The reason for the scarcity of archival references, and also the reason why Coombs would likely have been embarrassed by the focus on his sudden fortune, is that Ashmore is determinedly low-profile. Hence, it is only when the company issues a rare press release – as it did on 23 June this year – that brief glimpses of the firm's continuing progress avail themselves. Arguably typical of the firm's approach, the press release was strong on specifics, light on unnecessary detail. What it did reveal was that, just ten months after Ashmore closed its previous emerging markets-focused special situations fund on $1.3 billion, it was now launching a successor vehicle which, according to a statement from Coombs, “we would prefer … to be significantly larger”. The firm did not comment on newspaper reports that the aim is to double up at around $2.6 billion.

The need for the new fund is apparent from the speed with which the firm puts its capital to work. Its third fund, which closed on $1.4 billion in August 2006, was fully drawn down in 11 months. Fund IV, closed in October 2007, is, according to Ashmore head of research Jerome Booth, currently 70 percent drawn down. It's natural to ponder whether this rapid speed of deployment has a detrimental effect on returns. That does not appear to be the case. From the raising of its first fund in 1998 to the end of March this year, the firm posted an internal rate of return “in excess of 38 percent annualised, gross of fees” – and, bear in mind, the firm does not normally use leverage in its deals.

So what has been key to the firm's success? Booth says the firm's pure focus on emerging markets is an important ingredient. “This has often been cited as a positive signal by those we do business with,” he says. “It shows our relationships are long term and strategic, not just a fad of a few years.” For a firm that tends to keep itself to itself, it's notable that Booth is moved to make this comment. “Fad of a few years” is, after all, a cutting way of describing the building wave of private equity capital that has washed over Asia recently.

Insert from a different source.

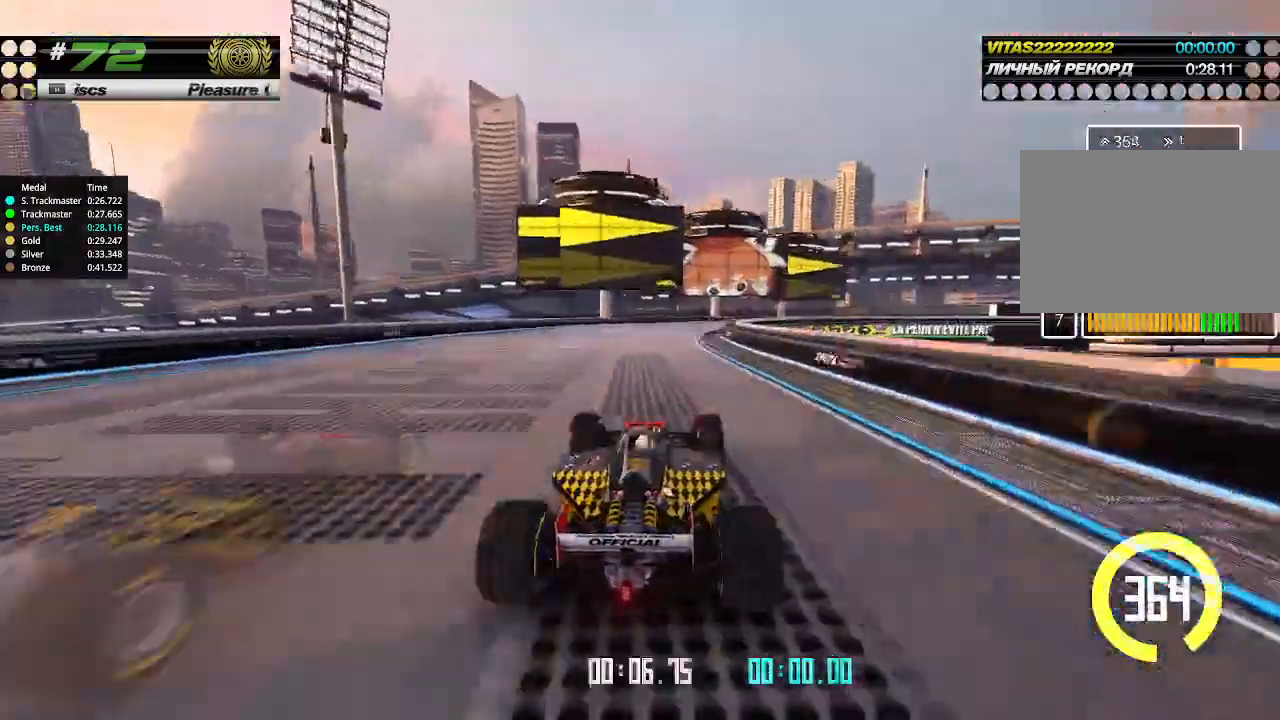
{"keys": ["right", "up"], "events": [[66, "right", "down"], [166, "right", "up"], [233, "right", "down"]]}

This brings us on to the second ingredient of success in Ashmore's view: good relationships. There's a lot of spin about the importance of building close personal relationships in Asian markets, but from relative newcomers it tends to have a hollow ring. Initially part of Grindlays, the British bank specialising in India, and then ANZ Bank, Booth points out that the Ashmore team's investments in emerging markets go back 20 years.

Booth gives his version of what relationship building is all about: “We're very constructive, we try to solve problems, and we spend ages doing due diligence with entrepreneurs. The end result is that entrepreneurs want us to do deals with them and we end up with more deals than we have time available to do them. When we go into a boardroom, we always seek to be constructive. We're not aggressive. That's not our style at all.” He cites “strong local relationships, which can take years to build up” as “the main barrier to entry for traditional private equity houses wanting to enter the emerging market space”.

Booth acknowledges that interest in emerging markets in Asia and elsewhere is bound to continue increasing, but suggests that many firms are about to experience a culture shock. “There's a big difference between raising funds and knowing what to do with them,” he points out. Ashmore is confident that it knows what to do with its swelling funds under management: just don't expect to hear that confidence being shouted from the rooftops.